Dalam Islam, bisnis tidak hanya tentang urusan mencari keuntungan, tetapi juga bagian dari ibadah. Sebab hal tersebut bisa menjadi wasilah seseorang untuk bertahan hidup yang tentu tujuan akhirnya adalah untuk terus beribadah kepada Allah.
Nabi Muhammad telah banyak memberikan panduan dan contoh terkait bagaimana seharusnya etika dalam menjalankan aktivitas ekonomi atau berbisnis. Hal ini seperti yang terekam dalam berbagai hadisnya.
Diantara etika berbisnis yang dicontohkan oleh Nabi yakni jujur. Disebutkan bahwa kejujuran merupakan hakikat agama. Praktik jujur dalam berbisnis bisa dilakukan dengan cara transparan terhadap barang dagangannya, yakni menjelaskan secara detail kekurangan dan kelebihan barang yang dijual. Dalam hadis Nabi bersabda
عن أبي خالد حكيم بن حزام. رضي الله عنه ، قال: قال رسول الله صلى الله عليه وسلم : “ البيعان بالخيار مالم يتفرقا، فإن صدقاً وبينا بورك لهما في بيعهما، وإن كتما وكذبا محقت بركة بيعهما” ((متفق عليه)
Artinya: “Dari Abu Khalid Hakim bin Hizam radhiyallahu ‘anhu, ia berkata: Rasulullah ﷺ bersabda: Penjual dan pembeli memiliki hak memilih (melanjutkan atau membatalkan transaksi) selama mereka belum berpisah. Jika keduanya jujur dan menjelaskan (keadaan barang), maka akan diberkahi dalam jual belinya. Namun jika mereka menyembunyikan dan berdusta, maka akan dihapus keberkahan jual belinya.”
Etika selanjutnya adalah Amanah. Yakni sikap untuk menjaga kepercayaan orang lain terhadapnya. Sikap tersebut juga menjadi salah satu tanda tingginya iman seorang muslim. Sebab orang yang yang mampu menjaga amanah tidak termasuk orang munafik. Sebagaimana yang dijelaskan dalam hadis
عن أبي هريرة رضي الله عنه، قال: قال رسول الله صلى الله عليه وسلم: “آية المنافق ثلاث: إذا حدّث كذب، وإذا وعد أخلف، وإذا اؤتمن خان
Artinya: “Dari Abu Hurairah radhiyallahu ‘anhu, ia berkata: Rasulullah ﷺ bersabda: Tanda orang munafik itu ada tiga: jika berbicara, ia berdusta; jika berjanji, ia mengingkari; dan jika dipercaya, ia berkhianat.” (HR. Bukhari)

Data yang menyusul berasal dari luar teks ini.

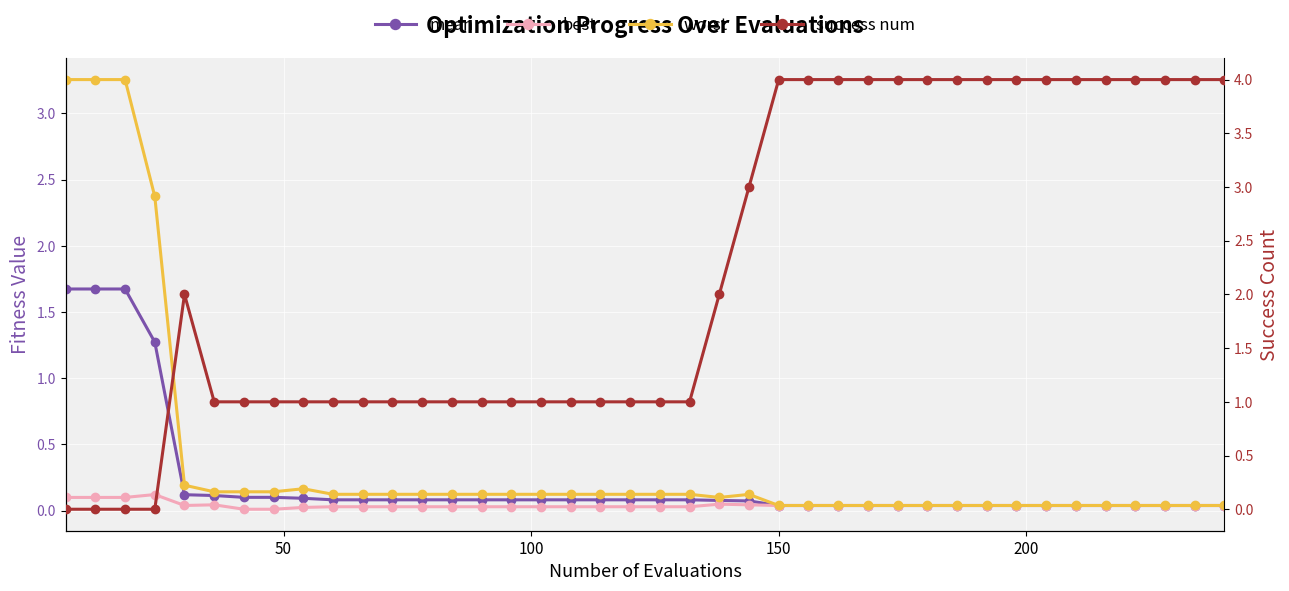

What is the difference between the maximum and minimum values in the mean series?

1.6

Prof Quraish Shihab menjelaskan bahwa orang yang menjaga amanah yang diberikan oleh Allah SWT kepadanya tentulah akan memelihara hubungannya dengan sesama manusia, karena semua agama memerintahkan untuk menjalin hubungan harmonis dengan semua pihak.
Etika lain dalam berbisnis yakni toleransi. Seperti yang dilakukan Nabi dengan cara tidak memberatkan pembeli, mempermudah dalam transaksi dan menjual dengan harga standar yaitu harga yang berlaku secara umum. Dalam hadis disebutkan
أَنَّ رَسُولَ اللَّهِ صَلَّى اللهُ عَلَيْهِ وَسَلَّمَ قَالَ رَحِمَ اللَّهُ رَجُلاً سَمْحًا إِذَا بَاعَ وَإِذَا اشْتَرَى وَإِذَا اقْتَضَى
Artinya: Nabi SAW bersabda: “Allah merahmati orang yang memudahkan ketika menjual dan ketika membeli dan juga orang yang meminta haknya” (HR Bukhari)

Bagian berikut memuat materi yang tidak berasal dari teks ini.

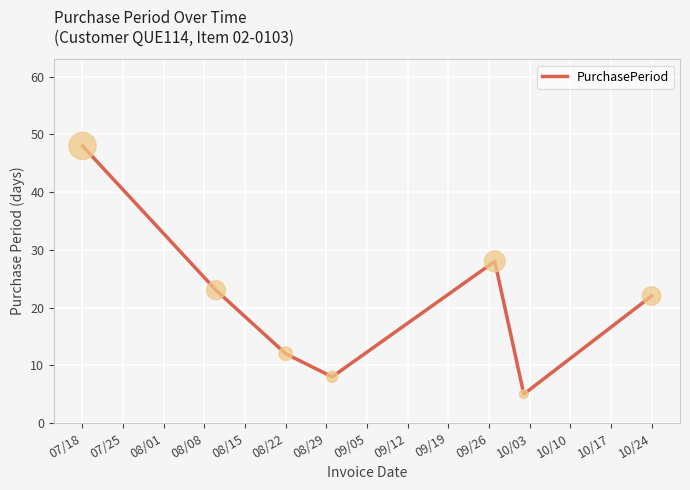

What is the difference between the second highest and minimum values?

23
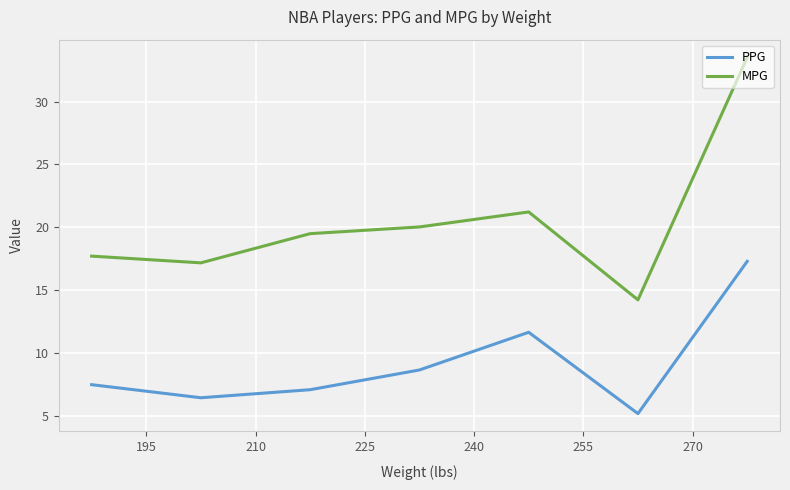

Does the chart have visible grid lines?

Yes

Dalam sebuah riwayat disebutkan bahwa Abdurrahman Ibn ‘Auf RA menjadi kaya karena tiga hal: pertama; tidak pernah menolak margin yang sedikit, kedua; ketika diminta untuk menjual hewan ternak, tidak mengakhirkan (menunggu penawaran yang tinggi) dan ketiga; tidak pernah membeli dengan berhutang.
Demikian beberapa etika berbisnis yang baik sebagaimana dicontohkan oleh Nabi. Wallahua’lam.